Have had this discussion before, but . . .
The first thing people blame for a rough ride is the track. But could rolling stock be a factor, and especially difference in truck (bogie) design?
Amfleet has the Pioneer III inside bearing truck. Don Oltmann tells us that the primary suspension on that thing is nothing more than a slab of synthetic rubber between the journal box and the truck frame. The lateral motion is simply the sideways deflection of the secondary suspension springs/air bags between the truck bolster and the car body. The longitudinal motion of the springs is restricted by those tie rods, connecting the car body to the bolster through rubber bushings.
The Pioneer III trucks is not the smoothest I have ridden -- that would have to be the truck on the French Turboliner. But the Pioneer III seems to be a simple design where there is a minimum of rubbing parts to wear, and the only thing to go bad would seem to be rubber bushings by whatever mechanism synthetic rubber dries out and cracks.
The Viewliner sleeper has a different truck, and I have "heard something . . . just, just a little bit!" that the Viewliner is rough riding.

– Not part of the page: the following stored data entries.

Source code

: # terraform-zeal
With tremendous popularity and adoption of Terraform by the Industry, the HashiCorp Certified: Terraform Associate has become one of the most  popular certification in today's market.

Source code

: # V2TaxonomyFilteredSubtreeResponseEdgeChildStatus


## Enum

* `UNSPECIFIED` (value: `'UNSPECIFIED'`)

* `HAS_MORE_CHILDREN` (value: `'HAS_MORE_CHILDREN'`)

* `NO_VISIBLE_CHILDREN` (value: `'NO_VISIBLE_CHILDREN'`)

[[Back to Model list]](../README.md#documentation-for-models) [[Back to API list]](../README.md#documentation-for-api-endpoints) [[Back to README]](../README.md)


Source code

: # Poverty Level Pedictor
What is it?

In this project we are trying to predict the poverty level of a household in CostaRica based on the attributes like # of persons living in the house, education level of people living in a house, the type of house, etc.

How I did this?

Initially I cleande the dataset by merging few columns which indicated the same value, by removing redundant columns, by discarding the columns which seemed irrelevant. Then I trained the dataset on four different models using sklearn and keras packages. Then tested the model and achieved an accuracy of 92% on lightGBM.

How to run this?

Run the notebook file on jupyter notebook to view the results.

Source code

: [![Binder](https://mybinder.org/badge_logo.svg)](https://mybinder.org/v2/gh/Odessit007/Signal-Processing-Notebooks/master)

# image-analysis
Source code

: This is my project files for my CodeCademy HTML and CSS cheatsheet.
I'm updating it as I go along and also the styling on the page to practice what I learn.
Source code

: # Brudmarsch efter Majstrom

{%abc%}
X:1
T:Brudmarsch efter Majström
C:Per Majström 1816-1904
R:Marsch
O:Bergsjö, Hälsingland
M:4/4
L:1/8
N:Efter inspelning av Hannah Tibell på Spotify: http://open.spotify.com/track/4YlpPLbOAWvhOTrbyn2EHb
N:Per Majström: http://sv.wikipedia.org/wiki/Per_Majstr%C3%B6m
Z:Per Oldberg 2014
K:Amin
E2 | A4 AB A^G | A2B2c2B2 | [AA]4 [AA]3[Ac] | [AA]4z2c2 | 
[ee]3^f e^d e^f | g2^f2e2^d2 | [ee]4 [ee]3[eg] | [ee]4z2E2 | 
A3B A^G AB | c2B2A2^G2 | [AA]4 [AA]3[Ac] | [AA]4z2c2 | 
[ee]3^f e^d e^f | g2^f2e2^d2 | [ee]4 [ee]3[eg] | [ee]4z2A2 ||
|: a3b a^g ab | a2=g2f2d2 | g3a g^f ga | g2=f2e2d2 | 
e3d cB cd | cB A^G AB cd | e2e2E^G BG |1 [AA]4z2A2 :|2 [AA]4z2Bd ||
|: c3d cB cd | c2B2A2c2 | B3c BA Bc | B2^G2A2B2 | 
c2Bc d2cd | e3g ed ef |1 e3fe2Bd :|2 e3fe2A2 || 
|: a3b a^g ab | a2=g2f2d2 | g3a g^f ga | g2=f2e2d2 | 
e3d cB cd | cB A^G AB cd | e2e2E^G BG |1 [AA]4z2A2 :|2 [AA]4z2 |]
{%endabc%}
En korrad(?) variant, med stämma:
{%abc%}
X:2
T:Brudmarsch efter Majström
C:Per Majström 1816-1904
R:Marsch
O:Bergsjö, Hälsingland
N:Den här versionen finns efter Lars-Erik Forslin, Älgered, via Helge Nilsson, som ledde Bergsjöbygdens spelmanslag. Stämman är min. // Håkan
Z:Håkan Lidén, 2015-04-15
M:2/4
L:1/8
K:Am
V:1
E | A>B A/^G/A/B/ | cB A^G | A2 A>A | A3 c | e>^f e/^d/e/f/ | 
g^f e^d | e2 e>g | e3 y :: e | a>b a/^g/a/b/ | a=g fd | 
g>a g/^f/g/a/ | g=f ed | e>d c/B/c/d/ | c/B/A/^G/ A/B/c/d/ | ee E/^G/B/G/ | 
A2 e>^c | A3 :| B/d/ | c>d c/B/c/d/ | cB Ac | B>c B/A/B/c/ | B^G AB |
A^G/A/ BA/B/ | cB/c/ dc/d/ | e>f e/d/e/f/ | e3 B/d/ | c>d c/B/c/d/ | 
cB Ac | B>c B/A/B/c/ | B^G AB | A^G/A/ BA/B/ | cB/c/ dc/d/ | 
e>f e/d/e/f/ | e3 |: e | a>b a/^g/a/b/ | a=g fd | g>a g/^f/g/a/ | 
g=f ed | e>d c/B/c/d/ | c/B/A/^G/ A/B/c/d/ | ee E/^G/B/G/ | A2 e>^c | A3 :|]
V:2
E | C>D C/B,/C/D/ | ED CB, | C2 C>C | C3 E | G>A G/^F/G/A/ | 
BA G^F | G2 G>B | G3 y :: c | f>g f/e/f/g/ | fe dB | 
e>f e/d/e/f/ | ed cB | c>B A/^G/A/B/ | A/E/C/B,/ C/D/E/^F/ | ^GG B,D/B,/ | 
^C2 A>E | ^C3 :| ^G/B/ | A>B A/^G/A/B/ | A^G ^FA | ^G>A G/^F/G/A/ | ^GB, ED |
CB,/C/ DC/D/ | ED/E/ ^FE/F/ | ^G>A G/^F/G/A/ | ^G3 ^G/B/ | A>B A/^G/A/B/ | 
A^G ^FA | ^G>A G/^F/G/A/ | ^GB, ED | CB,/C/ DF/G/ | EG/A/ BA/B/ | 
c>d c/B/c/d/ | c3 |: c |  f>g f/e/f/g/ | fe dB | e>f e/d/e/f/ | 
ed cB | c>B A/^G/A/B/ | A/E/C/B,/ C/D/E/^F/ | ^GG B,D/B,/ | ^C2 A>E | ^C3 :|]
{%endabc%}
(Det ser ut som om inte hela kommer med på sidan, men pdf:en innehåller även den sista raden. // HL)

If there is some gulf in the technology of Amtrak and the rest of the developed industrial world, Amtrak seems to prefer the type of truck where the journals slide within truck frame pedestals -- you know, the kind of truck with drop equalizers on the primary suspension and swing hangers for lateral motion. This type of truck seems a lot more complex, with a lot more wear surfaces. But for some reason, Amtrak doesn't like the home-grown Pioneer III, prefering Horizon cars to have pedestal trucks over the Comet cars with Pioneer II trucks (I have been on Comets in Boston commuter service and thought them to ride well). I guess Amtrak doesn't like the European derived truck design on the Superliner I's either, going to pedestal trucks on the Superline II's. The Superliner I's substitute radius links for the pedestal guides, and that type of trucks is an outgrowth of the research on high-speed wheel stability started in Japan and continued in England and other places.
Before someone chimes in that "railroad engineering/mechanical/maintenance people have their reasons and we (me?) are a bunch of armchair railfan engineering people", my poppa worked for GATX as a research engineer back in the day (you know, the people with the tank car fleet), and he explained that the Metroliner had rough riding qualities because the Pioneer III truck was replaced by a pedestal truck at the insistence of the Pennsylvania Railroad for some reason that seemed like "just because" to him. I know us railfans and amateurs can come up with all kinds of ideas, but one shouldn't assume that railroad people aren't falling back on tradition and on what they know and are avoiding improved designs.
So, a passenger in coach can have a pleasant ride whereas someone in a sleeper compartment can be tossed about, and maybe it is the truck and not the track?